Incredibly innovative and fun. A mind bending masterpiece
You probably haven't heard much about World of Goo yet, and that is kind of a shame. It is easily one of the greatest puzzle games of all time, and the best 2D game to come out in this current hardware era. If you passed up this gem back in 2008, by all means, play it immediately.
The best puzzle games of all time, (e.g. Lemmings, Lode Runner, etc) all have a few things in common. They start off relatively easy by introducing some simple and versatile game mechanics, giving you an opportunity to learn the basics of the game while solving simple puzzles. Then, they add progressively harder challenges, giving you new tools and tricks to deal with them. When they are done teaching you a set of rules, they take the training wheels off and let you solve problems as you see fit. Later puzzles can only be solved after learning some tricks from previous puzzles. Humor and presentation always help.
World of Goo has it all. It starts with a great concept. In this game, you build rubbery structures by connecting dots (known as "goo balls") together to form a wobbly lattice. Different colored balls have different properties. Red balls burn, black balls can only be placed once, green balls can be moved repeatedly, and so on. Sort of like Lemmings, most maps have traps, like spikes, that will wreck your structure if it sways or hangs into them.
The concept is novel and ingenious, but it doesn't end there. It is implemented to near perfection. The physics engine in the game is robust, and everything in it happens procedurally. General concepts like weight, friction, and inertia are modeled adequately. Building a large structure is difficult and it requires precision, since the bonds that hold everything together are not rigid and will fold under a lot of weight.
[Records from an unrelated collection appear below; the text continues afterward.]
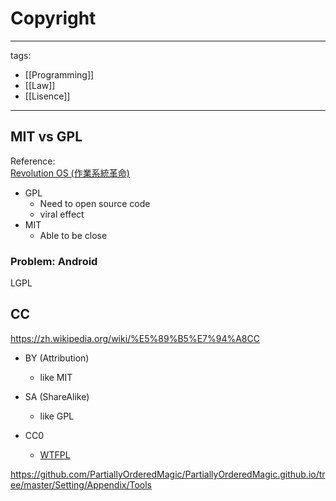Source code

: # Copyright

---
tags:
  - [[Programming]]
  - [[Law]]
  - [[Lisence]]
---


## MIT vs GPL

Reference:  
[Revolution OS (作業系統革命)](https://www.youtube.com/watch?v=vWwvh3036Fw)

* GPL
  * Need to open source code
  * viral effect
* MIT
  * Able to be close


### Problem: Android
LGPL

## CC
https://zh.wikipedia.org/wiki/%E5%89%B5%E7%94%A8CC

* BY (Attribution)
  * like MIT

* SA (ShareAlike)
  * like GPL

* CC0
  * [WTFPL](https://zh.wikipedia.org/wiki/WTFPL)

https://github.com/PartiallyOrderedMagic/PartiallyOrderedMagic.github.io/tree/master/Setting/Appendix/Tools
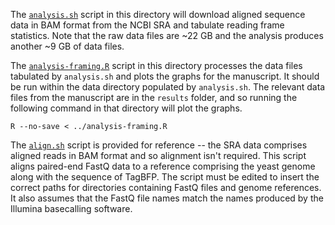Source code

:The [`analysis.sh`](analysis.sh) script in this directory will
download aligned sequence data in BAM format from the NCBI SRA and
tabulate reading frame statistics. Note that the raw data files are
~22 GB and the analysis produces another ~9 GB of data files.

The [`analysis-framing.R`](analysis-framing.R) script in this
directory processes the data files tabulated by `analysis.sh` and
plots the graphs for the manuscript. It should be run within the data
directory populated by `analysis.sh`. The relevant data files from the
manuscript are in the `results` folder, and so running the following
command in that directory will plot the graphs.
```
R --no-save < ../analysis-framing.R
```

The [`align.sh`](align.sh) script is provided for reference -- the SRA
data comprises aligned reads in BAM format and so alignment isn't
required. This script aligns paired-end FastQ data to a reference
comprising the yeast genome along with the sequence of TagBFP. The
script must be edited to insert the correct paths for directories
containing FastQ files and genome references. It also assumes that the
FastQ file names match the names produced by the Illumina basecalling
software.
Thus, you must find ways to stabilize structures, like placing balls in spots that reinforce the base. Mechanical Engineering 101, eat your heart out.
The game does a great job of giving you a substantially different challenge with each puzzle. They range in difficulty from moderate to hard, and they are all satisfying without being overly frustrating. By virtue of the freedom that you have in placing balls, each puzzle has a nearly infinite number of solutions.
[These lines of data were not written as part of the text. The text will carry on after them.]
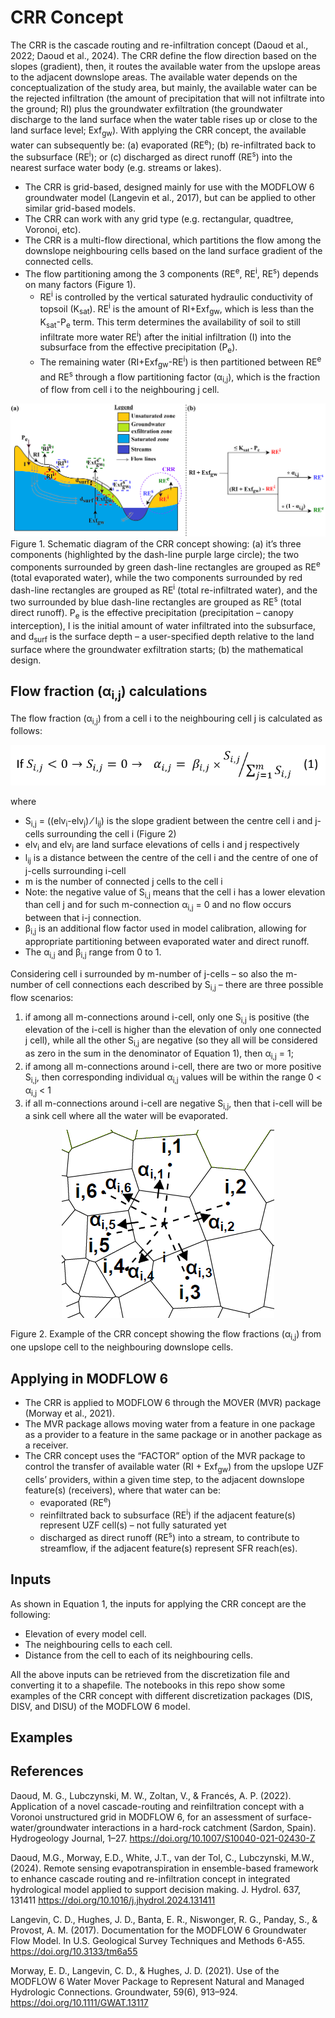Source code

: # CRR Concept
The CRR is the cascade routing and re-infiltration concept (Daoud et al., 2022; Daoud et al., 2024). The CRR define the flow direction based on the slopes (gradient), then, it routes the available water from the upslope areas to the adjacent downslope areas.
The available water depends on the conceptualization of the study area, but mainly, the available water can be the rejected infiltration (the amount of precipitation that will not infiltrate into the ground; RI) plus the groundwater exfiltration (the groundwater discharge to the land surface when the water table rises up or close to the land surface level; Exf<sub>gw</sub>). With applying the CRR concept, the available water can subsequently be: (a) evaporated (RE<sup>e</sup>); (b) re-infiltrated back to the subsurface (RE<sup>i</sup>); or (c) discharged as direct runoff (RE<sup>s</sup>) into the nearest surface water body (e.g. streams or lakes).

- The CRR is grid-based, designed mainly for use with the MODFLOW 6 groundwater model (Langevin et al., 2017), but can be applied to other similar grid-based models.
- The CRR can work with any grid type (e.g. rectangular, quadtree, Voronoi, etc).
- The CRR is a multi-flow directional, which partitions the flow among the downslope neighbouring cells based on the land surface gradient of the connected cells. 
- The flow partitioning among the 3 components (RE<sup>e</sup>, RE<sup>i</sup>, RE<sup>s</sup>) depends on many factors (Figure 1).
	- RE<sup>i</sup> is controlled by the vertical saturated hydraulic conductivity of topsoil (K<sub>sat</sub>). RE<sup>i</sup> is the amount of RI+Exf<sub>gw</sub>, which is less than the K<sub>sat</sub>-P<sub>e</sub> term. This term determines the availability of soil to still infiltrate more water RE<sup>i</sup>) after the initial infiltration (I) into the subsurface from the effective precipitation (P<sub>e</sub>).
	- The remaining water (RI+Exf<sub>gw</sub>-RE<sup>i</sup>) is then partitioned between RE<sup>e</sup> and RE<sup>s</sup> through a flow partitioning factor (α<sub>i,j</sub>), which is the fraction of flow from cell i to the neighbouring j cell.


![plot](https://github.com/MostafaGomaa93/CRR_concept/blob/main/images/CRR_concept.png)
Figure 1. Schematic diagram of the CRR concept showing: (a) it’s three components (highlighted by the dash-line purple large circle); the two components surrounded by green dash-line rectangles are grouped as RE<sup>e</sup> (total evaporated water), while the two components surrounded by red dash-line rectangles are grouped as RE<sup>i</sup> (total re-infiltrated water), and the two surrounded by blue dash-line rectangles are grouped as RE<sup>s</sup> (total direct runoff). P<sub>e</sub> is the effective precipitation (precipitation – canopy interception), I is the initial amount of water infiltrated into the subsurface, and d<sub>surf</sub> is the surface depth – a user-specified depth relative to the land surface where the groundwater exfiltration starts; (b) the mathematical design.

## Flow fraction (α<sub>i,j</sub>) calculations
The flow fraction (α<sub>i,j</sub>) from a cell i to the neighbouring cell j is calculated as follows:

<p align="center">
  <img src="https://github.com/MostafaGomaa93/CRR_concept/blob/main/images/CRR%20equation.png" />
</p>

where
- S<sub>i,j</sub> = ((elv<sub>i</sub>-elv<sub>j</sub>) ⁄ l<sub>ij</sub>) is the slope gradient between the centre cell i and j-cells surrounding the cell i (Figure 2)
- elv<sub>i</sub> and elv<sub>j</sub> are land surface elevations of cells i and j respectively
- l<sub>ij</sub> is a distance between the centre of the cell i and the centre of one of j-cells surrounding i-cell
- m is the number of connected j cells to the cell i
- Note: the negative value of S<sub>i,j</sub> means that the cell i has a lower elevation than cell j and for such m-connection α<sub>i,j</sub> = 0 and no flow occurs between that i-j connection.
- β<sub>i,j</sub> is an additional flow factor used in model calibration, allowing for appropriate partitioning between evaporated water and direct runoff.
- The α<sub>i,j</sub> and β<sub>i,j</sub> range from 0 to 1.

Considering cell i surrounded by m-number of j-cells – so also the m-number of cell connections each described by S<sub>i,j</sub> – there are three possible flow scenarios:
1) if among all m-connections around i-cell, only one S<sub>i,j</sub> is positive (the elevation of the i-cell is higher than the elevation of only one connected j cell), while all the other S<sub>i,j</sub> are negative (so they all will be considered as zero in the sum in the denominator of Equation 1), then α<sub>i,j</sub> = 1;
2) if among all m-connections around i-cell, there are two or more positive S<sub>i,j</sub>, then corresponding individual α<sub>i,j</sub> values will be within the range 0 < α<sub>i,j</sub> < 1
3) if all m-connections around i-cell are negative S<sub>i,j</sub>, then that i-cell will be a sink cell where all the water will be evaporated.


<p align="center">
  <img src="https://github.com/MostafaGomaa93/CRR_concept/blob/main/images/CRR%20alphas%20example.png" />
</p>

Figure 2. Example of the CRR concept showing the flow fractions (α<sub>i,j</sub>) from one upslope cell to the neighbouring downslope cells.

## Applying in MODFLOW 6
- The CRR is applied to MODFLOW 6 through the MOVER (MVR) package (Morway et al., 2021).
- The MVR package allows moving water from a feature in one package as a provider to a feature in the same package or in another package as a receiver.
- The CRR concept uses the “FACTOR” option of the MVR package to control the transfer of available water (RI + Exf<sub>gw</sub>) from the upslope UZF cells’ providers, within a given time step, to the adjacent downslope feature(s) (receivers), where that water can be:
	- evaporated (RE<sup>e</sup>)
 	- reinfiltrated back to subsurface (RE<sup>i</sup>) if the adjacent feature(s) represent UZF cell(s) – not fully saturated yet
  	- discharged as direct runoff (RE<sup>s</sup>) into a stream, to contribute to streamflow, if the adjacent feature(s) represent SFR reach(es).

## Inputs
As shown in Equation 1, the inputs for applying the CRR concept are the following:
- Elevation of every model cell.
- The neighbouring cells to each cell.
- Distance from the cell to each of its neighbouring cells.

All the above inputs can be retrieved from the discretization file and converting it to a shapefile. The notebooks in this repo show some examples of the CRR concept with different discretization packages (DIS, DISV, and DISU) of the MODFLOW 6 model.

## Examples

## References
Daoud, M. G., Lubczynski, M. W., Zoltan, V., & Francés, A. P. (2022). Application of a novel cascade-routing and reinfiltration concept with a Voronoi unstructured grid in MODFLOW 6, for an assessment of surface-water/groundwater interactions in a hard-rock catchment (Sardon, Spain). Hydrogeology Journal, 1–27. https://doi.org/10.1007/S10040-021-02430-Z

Daoud, M.G., Morway, E.D., White, J.T., van der Tol, C., Lubczynski, M.W., (2024). Remote sensing evapotranspiration in ensemble-based framework to
enhance cascade routing and re-infiltration concept in integrated hydrological model applied to support decision making. J. Hydrol. 637, 131411 https://doi.org/10.1016/j.jhydrol.2024.131411

Langevin, C. D., Hughes, J. D., Banta, E. R., Niswonger, R. G., Panday, S., & Provost, A. M. (2017). Documentation for the MODFLOW 6 Groundwater Flow Model. In U.S. Geological Survey Techniques and Methods 6-A55. https://doi.org/10.3133/tm6a55

Morway, E. D., Langevin, C. D., & Hughes, J. D. (2021). Use of the MODFLOW 6 Water Mover Package to Represent Natural and Managed Hydrologic Connections. Groundwater, 59(6), 913–924. https://doi.org/10.1111/GWAT.13117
To top off the immensely fun goo ball building mechanics, the game comes with a colorful, cartoonish, and wacky presentation that comes right out of the insane asylum. What else would you say about a game where one of the challenges is to build a structure to climb out of a stomach? Each level is marked by a sign that leaves cryptic, slightly humorous messages that give you the feeling that somebody is watching or guiding you. It features cel-shaded, 2D graphics that look great despite the minimal technology required to produce them. The balls themselves have a lot of personality and make energetic noises whenever you place them. It is all very unique and unconventional. World of Goo seems like a collaboration between a Nobel Prize-winning MIT engineer and a demented artist.
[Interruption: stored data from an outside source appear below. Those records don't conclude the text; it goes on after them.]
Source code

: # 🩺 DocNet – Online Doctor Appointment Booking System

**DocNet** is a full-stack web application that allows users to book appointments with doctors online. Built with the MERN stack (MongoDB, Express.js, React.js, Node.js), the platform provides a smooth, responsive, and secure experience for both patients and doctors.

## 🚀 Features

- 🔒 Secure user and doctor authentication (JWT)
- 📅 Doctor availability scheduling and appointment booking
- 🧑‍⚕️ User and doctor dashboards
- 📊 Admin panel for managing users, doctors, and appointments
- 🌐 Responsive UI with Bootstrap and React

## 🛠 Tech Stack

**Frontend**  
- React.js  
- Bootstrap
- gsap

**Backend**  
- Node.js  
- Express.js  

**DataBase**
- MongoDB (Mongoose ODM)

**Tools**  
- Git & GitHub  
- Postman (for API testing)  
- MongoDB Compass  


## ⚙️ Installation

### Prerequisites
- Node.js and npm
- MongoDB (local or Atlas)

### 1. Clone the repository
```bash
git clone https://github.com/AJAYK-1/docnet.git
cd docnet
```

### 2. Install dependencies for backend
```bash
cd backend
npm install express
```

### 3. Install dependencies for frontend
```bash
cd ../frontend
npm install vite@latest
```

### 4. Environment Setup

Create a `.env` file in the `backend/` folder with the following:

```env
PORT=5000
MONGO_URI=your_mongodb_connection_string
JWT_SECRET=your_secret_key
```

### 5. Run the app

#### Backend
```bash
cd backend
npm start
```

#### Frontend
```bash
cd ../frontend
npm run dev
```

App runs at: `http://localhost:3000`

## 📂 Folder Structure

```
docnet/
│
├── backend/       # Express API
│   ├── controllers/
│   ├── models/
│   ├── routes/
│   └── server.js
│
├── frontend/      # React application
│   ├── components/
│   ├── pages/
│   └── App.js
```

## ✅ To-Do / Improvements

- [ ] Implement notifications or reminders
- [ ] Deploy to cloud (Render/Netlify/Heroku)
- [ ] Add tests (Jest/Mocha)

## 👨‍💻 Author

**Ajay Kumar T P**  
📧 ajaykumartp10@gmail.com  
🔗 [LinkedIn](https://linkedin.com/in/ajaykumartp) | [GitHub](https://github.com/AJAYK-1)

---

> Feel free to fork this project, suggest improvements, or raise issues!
World of Goo comes across as a game that was extensively play tested before it was released. It is every bit the charming and highly addictive experience that a great puzzle game should game. Upon completing each puzzle, the first thing that you will want to do is begin the next one. To your delight, you will find that there are at least a few dozen of them, and none of them will disappoint you, giving you full value for your money. Every year or two, a game comes along that reignites and my passion for and my faith in gaming, and in 2008, World of Goo was that game. It was the best game on any platform from that year, and it is well worth whatever you pay for it, and then some.